Dal profondo di Valentina Pedicini al Festival Internazionale del Film di Roma
Il documentario sulla miniera sarda Carbosulcis protagonista del primo lungometraggio della regista pugliese. Un’assenza, quella di un padre e il ricordo di una figlia, Patrizia, unica minatrice italiana. Una riflessione esistenziale, nella profondità e nell’oscurità, sul sotterraneo, contemporaneamente luogo di vita e di morte
di Francesca Britti
“Una volta sei tornato con un grillo. Come grilli siamo, mi hai detto, infilati nelle fessure, schiacciati sotto le pietre. Nascono e muoiono qua. E non si fanno prendere, maledetti. Urlano senza fermarsi, ma il canto non supera il buio. Avevi ragione tu. Stretti fra le pietre, schiacciati fra la polvere ed il silenzio, come i grilli siamo“.
Patrizia, unica minatrice italiana, ricorda, fra sguardi persi nel vuoto e una voce stanca, i racconti del padre, minatore anche lui, scomparso come tanti per silicosi. Un richiamo “dal profondo”, da quell’oscurità che nasconde e schiaccia 150 “grilli” minatori della miniera sarda Carbosulcis il cui canto “non arriva fino a lassù. Non finisce mai“. Una vita alla ricerca del mare ma legata alla terra.
Silenzi che raccontano il “canto” di protesta contro la chiusura della miniera, le solite rassicurazioni del governo e poi il buio finale, che determina la fine di un luogo simbolo della Sardegna e il baratro per quei 150 lavoratori i cui stipendi “per i politici sono spiccioletti”.
Lo sguardo azzurro e profondo come il mare, quello di Patrizia, che rappresenta la forza delle donne in un posto di lavoro di predominanza maschile. Ancora una volta. Per lei il padre aveva immaginato una vita diversa, ma, invece, il suo esempio l’ha spinta a seguire lo stesso destino. La sua figura al centro del film perchè “mai nessuno ne aveva raccontato i dolori, come se morire all’aria aperta accanto ai propri mariti valesse meno di morire schiacciate da macchinari difettosi…lì, al buio“.
Il documentario di Valentina Pedicini dal titolo Dal profondo, attualmente in concorso nella sezione Prospettive Doc Italia del Festival Internazionale del Film di Roma, s’incentra su questa donna, forte e intensa. Sui suoi colleghi, con cui lotta per il posto di lavoro. Su coloro che non ci sono più, su quelli che hanno dedicato una vita sottoterra, che affascina ma distrugge. In particolare tutto gira attorno al padre di Patrizia, che diviene figura emblematica di quella presenza/assenza nella quotidianità familiare, tipica del minatore.
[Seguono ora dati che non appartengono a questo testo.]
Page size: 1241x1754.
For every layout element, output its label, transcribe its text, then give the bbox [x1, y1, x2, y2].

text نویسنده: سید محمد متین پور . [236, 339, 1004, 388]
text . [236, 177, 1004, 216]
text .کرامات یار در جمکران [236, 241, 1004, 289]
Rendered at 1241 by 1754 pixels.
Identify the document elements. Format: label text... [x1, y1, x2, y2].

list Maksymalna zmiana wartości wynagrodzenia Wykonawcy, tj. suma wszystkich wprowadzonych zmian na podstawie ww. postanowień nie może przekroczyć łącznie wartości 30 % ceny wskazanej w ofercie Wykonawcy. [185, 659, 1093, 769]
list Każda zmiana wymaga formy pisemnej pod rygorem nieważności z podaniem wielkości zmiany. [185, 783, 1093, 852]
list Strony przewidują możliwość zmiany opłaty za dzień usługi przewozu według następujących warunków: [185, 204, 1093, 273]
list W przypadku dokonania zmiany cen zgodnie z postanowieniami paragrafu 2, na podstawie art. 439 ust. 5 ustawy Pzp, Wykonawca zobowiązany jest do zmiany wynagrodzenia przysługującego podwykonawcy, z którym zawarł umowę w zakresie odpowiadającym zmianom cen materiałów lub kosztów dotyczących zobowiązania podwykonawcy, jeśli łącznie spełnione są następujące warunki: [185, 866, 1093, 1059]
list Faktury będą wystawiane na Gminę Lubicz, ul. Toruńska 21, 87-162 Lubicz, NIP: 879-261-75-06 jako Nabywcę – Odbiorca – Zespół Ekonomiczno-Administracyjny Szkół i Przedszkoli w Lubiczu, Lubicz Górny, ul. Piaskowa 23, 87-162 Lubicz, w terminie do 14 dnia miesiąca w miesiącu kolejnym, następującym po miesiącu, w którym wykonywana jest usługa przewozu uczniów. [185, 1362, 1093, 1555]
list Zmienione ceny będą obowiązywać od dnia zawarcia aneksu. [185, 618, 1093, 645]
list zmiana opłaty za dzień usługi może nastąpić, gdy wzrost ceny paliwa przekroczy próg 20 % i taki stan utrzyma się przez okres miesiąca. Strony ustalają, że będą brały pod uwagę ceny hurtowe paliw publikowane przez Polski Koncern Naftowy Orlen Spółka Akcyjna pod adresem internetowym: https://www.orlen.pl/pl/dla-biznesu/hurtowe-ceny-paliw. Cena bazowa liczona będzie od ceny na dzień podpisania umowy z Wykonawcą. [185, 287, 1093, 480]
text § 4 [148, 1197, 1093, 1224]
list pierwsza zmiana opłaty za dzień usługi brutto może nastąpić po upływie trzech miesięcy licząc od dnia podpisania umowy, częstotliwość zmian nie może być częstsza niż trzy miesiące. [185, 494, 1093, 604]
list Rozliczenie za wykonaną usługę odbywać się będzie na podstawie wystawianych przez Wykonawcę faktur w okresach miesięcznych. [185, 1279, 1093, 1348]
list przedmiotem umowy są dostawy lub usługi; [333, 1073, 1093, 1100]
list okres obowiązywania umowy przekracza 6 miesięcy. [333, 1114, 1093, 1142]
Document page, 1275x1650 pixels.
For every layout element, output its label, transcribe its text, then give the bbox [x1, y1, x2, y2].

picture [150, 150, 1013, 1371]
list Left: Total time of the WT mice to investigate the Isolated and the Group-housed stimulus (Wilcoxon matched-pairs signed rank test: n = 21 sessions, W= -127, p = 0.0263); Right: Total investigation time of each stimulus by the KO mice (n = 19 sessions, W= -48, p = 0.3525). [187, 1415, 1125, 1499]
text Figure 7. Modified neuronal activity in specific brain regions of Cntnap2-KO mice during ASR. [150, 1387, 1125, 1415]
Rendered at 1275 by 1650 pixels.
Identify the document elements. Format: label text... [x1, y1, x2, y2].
Due anni di lavoro per portare alla luce storie di vita, di solitudine, di sofferenza. Sono storie di “uomini neri” che camminano lungo chilometri di tunnel, che respirano carbone ogni giorno, ammalandosi, ma che, nonostante i contro, difendono il loro territorio, quello sardo, particolarmente dimenticato dalla politica nazionale, e la loro miniera, come se fosse casa loro. Perché è lì sotto che vivono e muoiono.
La miniera diventa quasi luogo sacro, stando alle parole della regista, che ha avuto l’opportunità di scendere in quelle gallerie “con un sentimento di curiosità infantile e di rispetto reverenziale un po’ come entrare in un castello abbandonato, dove è possibile sentire ancora la presenza di tutti quelli che ci abitavano un tempo. Di più; come attraversare da unico superstite un mondo scampato all’apocalisse“.
Il documentario debutterà in esclusiva, dopo il Festival, nelle sale del Cinema Aquila il 19 novembre. Alla proiezione, coordinata da Massimo Vattani, sarà presente il montatore del film, Luca Mandrile.